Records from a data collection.
--- --- ---
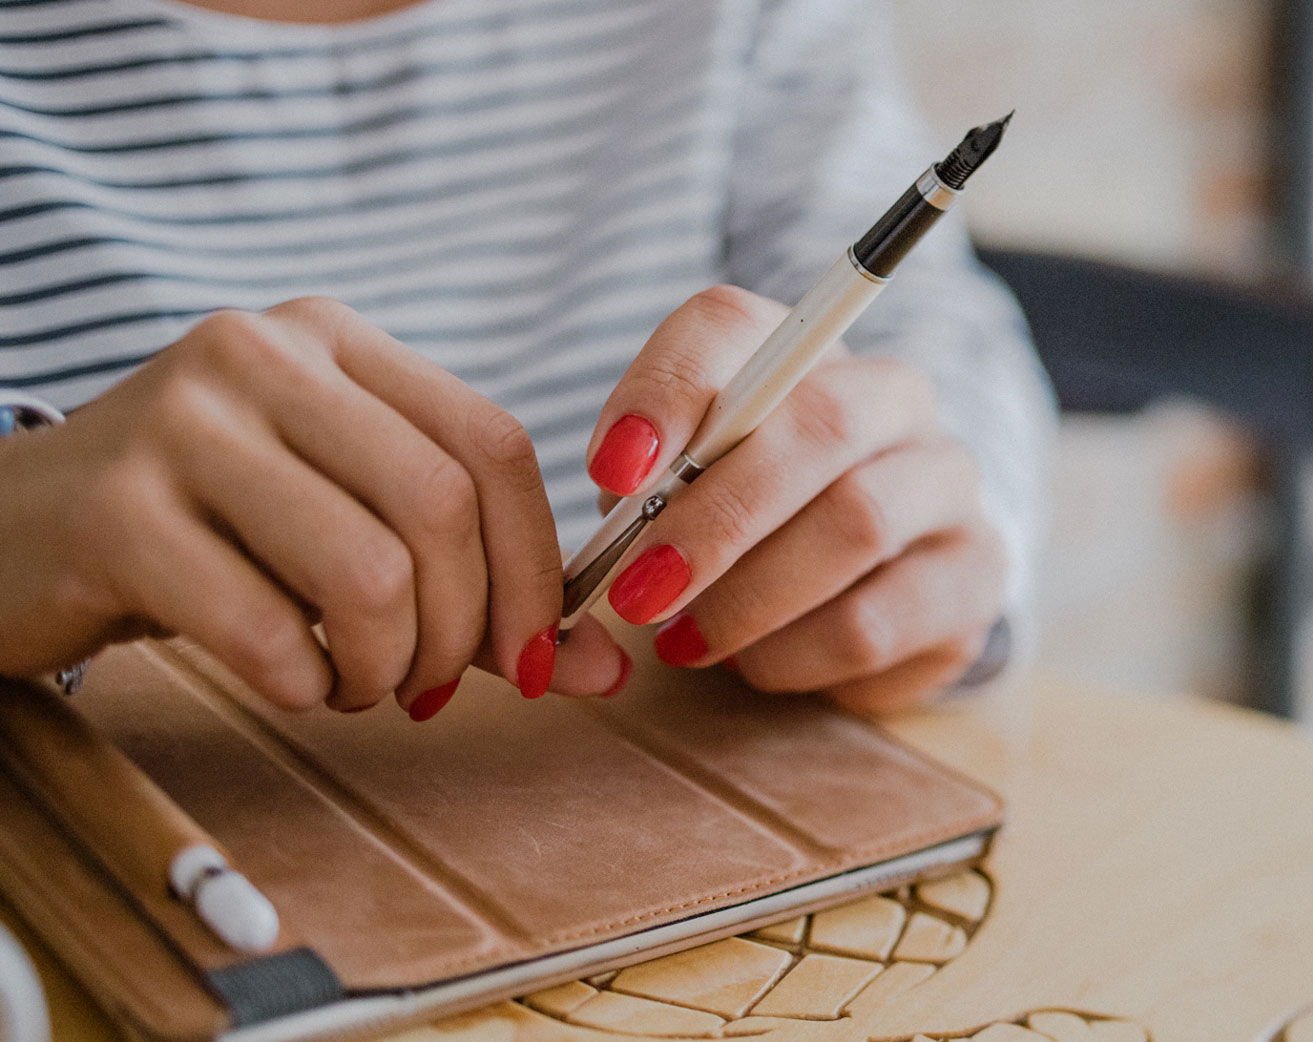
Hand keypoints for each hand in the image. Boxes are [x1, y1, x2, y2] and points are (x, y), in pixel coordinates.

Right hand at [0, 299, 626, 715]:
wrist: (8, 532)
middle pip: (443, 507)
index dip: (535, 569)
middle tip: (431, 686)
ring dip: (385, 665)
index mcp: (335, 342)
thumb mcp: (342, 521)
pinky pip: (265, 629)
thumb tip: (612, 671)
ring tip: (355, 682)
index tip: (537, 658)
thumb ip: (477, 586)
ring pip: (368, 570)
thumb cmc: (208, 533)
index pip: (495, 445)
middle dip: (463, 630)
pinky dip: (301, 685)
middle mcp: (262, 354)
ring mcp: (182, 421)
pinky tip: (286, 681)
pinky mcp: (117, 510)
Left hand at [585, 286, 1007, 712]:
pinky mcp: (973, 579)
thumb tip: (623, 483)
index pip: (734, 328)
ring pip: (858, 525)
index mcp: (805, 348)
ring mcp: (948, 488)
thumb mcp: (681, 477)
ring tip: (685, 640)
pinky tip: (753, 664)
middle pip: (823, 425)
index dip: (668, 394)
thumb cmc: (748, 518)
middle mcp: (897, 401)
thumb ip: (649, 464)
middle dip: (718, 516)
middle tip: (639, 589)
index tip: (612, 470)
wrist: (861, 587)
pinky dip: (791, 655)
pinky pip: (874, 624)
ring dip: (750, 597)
--- --- ---
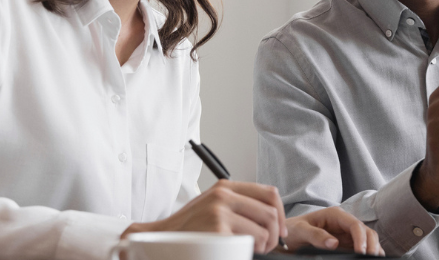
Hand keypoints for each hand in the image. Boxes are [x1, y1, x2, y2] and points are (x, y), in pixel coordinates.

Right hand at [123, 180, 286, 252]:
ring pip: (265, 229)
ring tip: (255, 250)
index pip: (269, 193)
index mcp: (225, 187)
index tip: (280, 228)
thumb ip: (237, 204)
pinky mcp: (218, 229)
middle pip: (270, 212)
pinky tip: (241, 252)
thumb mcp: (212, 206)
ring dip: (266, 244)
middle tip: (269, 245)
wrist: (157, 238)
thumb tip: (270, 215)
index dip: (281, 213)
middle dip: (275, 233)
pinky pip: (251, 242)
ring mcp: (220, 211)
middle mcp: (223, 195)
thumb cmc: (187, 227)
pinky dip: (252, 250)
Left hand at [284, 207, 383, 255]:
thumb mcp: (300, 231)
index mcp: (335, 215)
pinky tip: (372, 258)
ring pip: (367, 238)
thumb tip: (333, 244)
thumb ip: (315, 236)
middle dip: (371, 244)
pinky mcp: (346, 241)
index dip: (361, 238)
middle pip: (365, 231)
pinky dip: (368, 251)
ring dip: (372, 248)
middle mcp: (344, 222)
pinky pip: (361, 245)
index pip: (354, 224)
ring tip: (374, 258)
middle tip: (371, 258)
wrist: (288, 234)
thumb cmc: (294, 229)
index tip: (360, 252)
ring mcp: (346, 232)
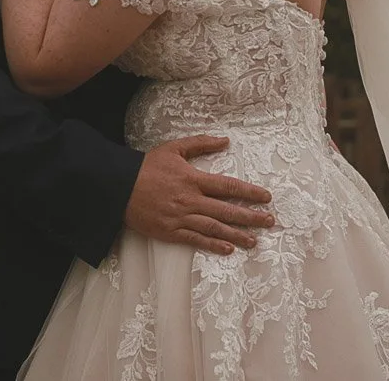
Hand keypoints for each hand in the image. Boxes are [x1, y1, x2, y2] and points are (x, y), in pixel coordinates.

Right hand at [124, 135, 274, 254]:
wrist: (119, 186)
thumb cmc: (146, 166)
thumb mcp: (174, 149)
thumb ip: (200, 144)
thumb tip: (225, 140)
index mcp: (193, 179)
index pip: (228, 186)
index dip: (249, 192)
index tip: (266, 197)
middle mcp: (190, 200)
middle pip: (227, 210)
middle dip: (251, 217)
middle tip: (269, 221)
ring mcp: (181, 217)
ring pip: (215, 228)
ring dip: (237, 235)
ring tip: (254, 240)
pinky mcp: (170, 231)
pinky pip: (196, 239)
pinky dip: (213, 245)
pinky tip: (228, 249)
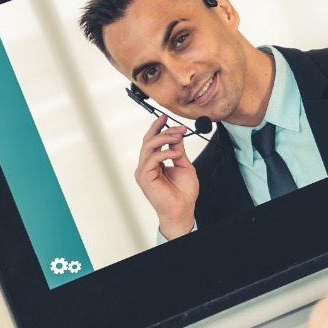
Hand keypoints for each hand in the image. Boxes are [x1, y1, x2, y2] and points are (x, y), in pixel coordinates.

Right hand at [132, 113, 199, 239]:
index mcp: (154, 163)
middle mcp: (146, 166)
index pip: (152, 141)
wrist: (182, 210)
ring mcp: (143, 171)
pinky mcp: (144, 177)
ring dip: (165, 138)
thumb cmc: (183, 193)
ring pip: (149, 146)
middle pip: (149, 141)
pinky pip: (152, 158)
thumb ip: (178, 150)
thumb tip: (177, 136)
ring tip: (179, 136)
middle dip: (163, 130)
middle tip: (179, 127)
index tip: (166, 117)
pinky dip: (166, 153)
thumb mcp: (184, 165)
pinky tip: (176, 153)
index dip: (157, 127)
--- --- ---
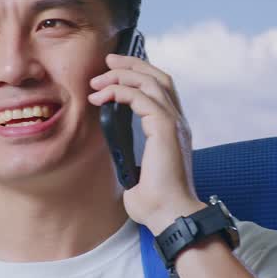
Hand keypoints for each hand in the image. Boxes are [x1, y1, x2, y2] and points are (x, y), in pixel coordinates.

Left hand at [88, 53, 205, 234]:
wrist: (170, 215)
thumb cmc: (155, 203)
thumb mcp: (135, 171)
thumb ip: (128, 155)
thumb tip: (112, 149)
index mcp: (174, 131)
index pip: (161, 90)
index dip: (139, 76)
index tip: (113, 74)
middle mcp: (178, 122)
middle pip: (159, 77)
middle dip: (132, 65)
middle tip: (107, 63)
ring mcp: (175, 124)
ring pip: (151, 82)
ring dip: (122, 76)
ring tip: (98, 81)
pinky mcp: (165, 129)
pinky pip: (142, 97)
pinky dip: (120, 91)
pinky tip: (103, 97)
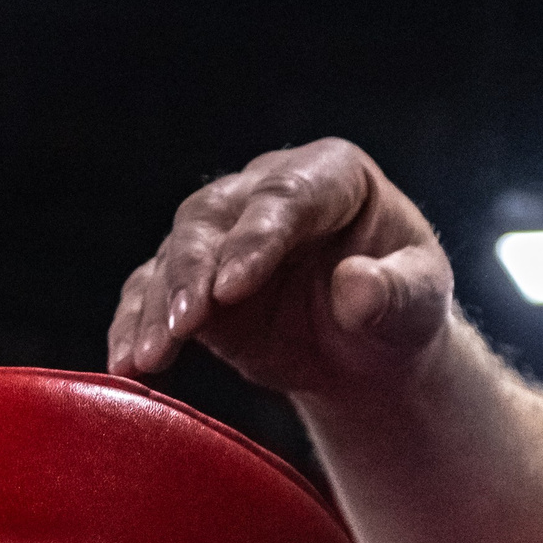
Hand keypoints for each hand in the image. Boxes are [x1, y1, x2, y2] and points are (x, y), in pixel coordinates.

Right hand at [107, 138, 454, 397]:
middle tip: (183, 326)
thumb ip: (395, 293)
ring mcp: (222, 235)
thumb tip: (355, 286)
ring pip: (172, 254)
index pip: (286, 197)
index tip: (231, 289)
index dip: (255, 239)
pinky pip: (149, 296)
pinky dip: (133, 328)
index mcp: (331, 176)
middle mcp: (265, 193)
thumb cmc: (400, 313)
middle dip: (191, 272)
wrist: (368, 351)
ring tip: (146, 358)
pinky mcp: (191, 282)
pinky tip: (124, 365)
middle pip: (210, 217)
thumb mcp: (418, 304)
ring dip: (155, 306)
--- --- ---
Exercise details. Pull out every line of the entries that includes the word "Right".

Written solution.
Right hand at [0, 299, 626, 715]:
Right hand at [123, 180, 286, 252]:
Right hand at [124, 135, 274, 254]:
Right hand at [132, 113, 199, 239]:
Right hand at [107, 138, 454, 397]:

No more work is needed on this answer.